On a practical level, however, Rittschof questions if the design of the edible bottle would work, adding that it’s important to consider how safe it is to actually eat the container, what trace amounts of different chemicals are in the bottle, how the product would be transported from one place to another without rupturing and more. “From my perspective, this is an idea that if you actually look at it practically, the basic idea probably wouldn’t work, but that doesn’t mean you couldn’t pursue the idea until it could work,” he says. Several secondary issues would need to be addressed before the product could be sold or used on a large scale, Rittschof adds, but the concept of being able to eat the water bottle is a “really good idea.”
In her free time, Checketts likes to play soccer, craft jewelry, draw and spend time with family and friends.

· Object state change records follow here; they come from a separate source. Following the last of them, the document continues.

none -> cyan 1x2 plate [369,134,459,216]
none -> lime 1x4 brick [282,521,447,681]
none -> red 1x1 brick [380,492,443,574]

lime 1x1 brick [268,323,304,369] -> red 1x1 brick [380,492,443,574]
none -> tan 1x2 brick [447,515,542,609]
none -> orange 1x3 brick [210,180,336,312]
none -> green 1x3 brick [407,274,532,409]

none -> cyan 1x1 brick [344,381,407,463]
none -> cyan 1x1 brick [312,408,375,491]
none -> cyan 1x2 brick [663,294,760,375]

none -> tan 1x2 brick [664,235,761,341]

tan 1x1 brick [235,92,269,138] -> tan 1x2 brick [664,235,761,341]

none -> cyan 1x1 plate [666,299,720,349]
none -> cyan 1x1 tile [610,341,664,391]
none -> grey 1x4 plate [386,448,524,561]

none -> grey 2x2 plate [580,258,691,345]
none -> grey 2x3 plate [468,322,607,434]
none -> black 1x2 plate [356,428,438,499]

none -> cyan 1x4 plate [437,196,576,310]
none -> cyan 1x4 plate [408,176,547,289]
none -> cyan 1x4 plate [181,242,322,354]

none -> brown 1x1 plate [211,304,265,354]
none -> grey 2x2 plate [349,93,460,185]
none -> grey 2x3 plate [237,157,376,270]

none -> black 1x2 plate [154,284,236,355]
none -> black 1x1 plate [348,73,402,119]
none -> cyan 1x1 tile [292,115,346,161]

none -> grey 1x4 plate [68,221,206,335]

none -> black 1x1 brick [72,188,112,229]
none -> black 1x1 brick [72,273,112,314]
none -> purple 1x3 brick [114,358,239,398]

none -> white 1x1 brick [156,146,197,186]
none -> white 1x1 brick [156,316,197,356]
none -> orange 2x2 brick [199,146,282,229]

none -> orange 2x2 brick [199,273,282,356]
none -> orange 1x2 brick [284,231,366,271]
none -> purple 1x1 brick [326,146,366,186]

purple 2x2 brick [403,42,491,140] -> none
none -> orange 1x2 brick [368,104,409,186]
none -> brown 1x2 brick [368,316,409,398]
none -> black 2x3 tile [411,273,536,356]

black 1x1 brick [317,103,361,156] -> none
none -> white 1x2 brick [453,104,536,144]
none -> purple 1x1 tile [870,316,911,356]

Now a seventh grader, she hopes to excel in her classes and to begin to think about taking more advanced courses next school year. When she grows up, she wants to find a way to combine her hobbies and studies, and either be an engineer, designer or soccer player.
As Checketts thinks about the future of the Eco-Hero, she says she wants to run more tests to improve the water bottle and make it resealable, stronger and bigger. She imagines her invention could be used during marathons or races—as runners stop for water, they’d be able to grab an Eco-Hero, drink the water and either eat or dispose of the membrane before continuing to run. Overall, she hopes the Eco-Hero encourages people to think sustainably and understand that everyone can make the world a better place.
“It doesn’t necessarily have to be in a big way,” says Checketts. “[People] can still make a difference in the world, even if it’s just in a small way.”